Stored data

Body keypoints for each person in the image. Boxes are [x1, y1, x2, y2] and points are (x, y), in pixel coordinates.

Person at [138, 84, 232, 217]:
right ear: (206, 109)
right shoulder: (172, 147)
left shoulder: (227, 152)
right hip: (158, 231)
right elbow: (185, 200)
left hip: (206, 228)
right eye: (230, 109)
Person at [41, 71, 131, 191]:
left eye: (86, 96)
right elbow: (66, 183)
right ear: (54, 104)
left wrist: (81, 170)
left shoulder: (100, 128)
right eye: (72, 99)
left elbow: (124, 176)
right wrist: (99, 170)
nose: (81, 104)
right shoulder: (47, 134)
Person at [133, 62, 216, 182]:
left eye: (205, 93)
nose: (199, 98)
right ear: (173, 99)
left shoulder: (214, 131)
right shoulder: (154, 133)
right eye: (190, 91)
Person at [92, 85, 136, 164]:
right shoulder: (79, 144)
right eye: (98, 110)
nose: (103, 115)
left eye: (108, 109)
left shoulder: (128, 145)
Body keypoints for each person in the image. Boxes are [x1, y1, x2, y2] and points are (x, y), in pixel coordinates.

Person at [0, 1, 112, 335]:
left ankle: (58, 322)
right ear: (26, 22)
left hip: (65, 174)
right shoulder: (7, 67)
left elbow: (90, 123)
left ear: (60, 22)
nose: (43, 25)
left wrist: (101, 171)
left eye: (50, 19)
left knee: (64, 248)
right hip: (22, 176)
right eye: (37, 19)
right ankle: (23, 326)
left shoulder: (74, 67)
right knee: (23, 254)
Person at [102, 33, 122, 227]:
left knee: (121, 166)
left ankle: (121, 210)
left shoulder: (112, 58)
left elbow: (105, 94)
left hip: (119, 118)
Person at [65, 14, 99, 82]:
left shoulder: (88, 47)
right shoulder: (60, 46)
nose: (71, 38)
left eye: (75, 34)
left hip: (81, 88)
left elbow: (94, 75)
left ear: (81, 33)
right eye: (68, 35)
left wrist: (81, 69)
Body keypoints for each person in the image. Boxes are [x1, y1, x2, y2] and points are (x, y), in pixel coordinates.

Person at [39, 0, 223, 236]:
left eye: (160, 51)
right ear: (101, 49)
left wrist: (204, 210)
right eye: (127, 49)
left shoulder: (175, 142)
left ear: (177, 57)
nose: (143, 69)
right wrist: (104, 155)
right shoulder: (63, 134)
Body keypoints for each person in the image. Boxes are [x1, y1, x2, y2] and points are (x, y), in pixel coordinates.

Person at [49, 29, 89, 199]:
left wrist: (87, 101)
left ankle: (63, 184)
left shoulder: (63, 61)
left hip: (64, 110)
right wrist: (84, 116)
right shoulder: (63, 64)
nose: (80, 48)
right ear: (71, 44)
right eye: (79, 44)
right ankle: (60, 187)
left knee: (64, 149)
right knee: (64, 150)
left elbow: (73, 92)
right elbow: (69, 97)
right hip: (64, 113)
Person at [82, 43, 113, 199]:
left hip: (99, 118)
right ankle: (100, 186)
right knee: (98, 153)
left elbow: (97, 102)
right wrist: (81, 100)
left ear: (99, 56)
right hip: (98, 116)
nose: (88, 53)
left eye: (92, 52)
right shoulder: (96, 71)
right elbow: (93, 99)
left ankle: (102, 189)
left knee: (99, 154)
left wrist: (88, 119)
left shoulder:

• EXERCISE AIM
Each line above where the word "nose" occurs should be returned in full.

• OUTPUT
nose: (81, 104)
nose: (199, 98)
nose: (103, 115)
nose: (43, 25)
nose: (71, 38)
nose: (143, 69)
nose: (80, 48)
nose: (88, 53)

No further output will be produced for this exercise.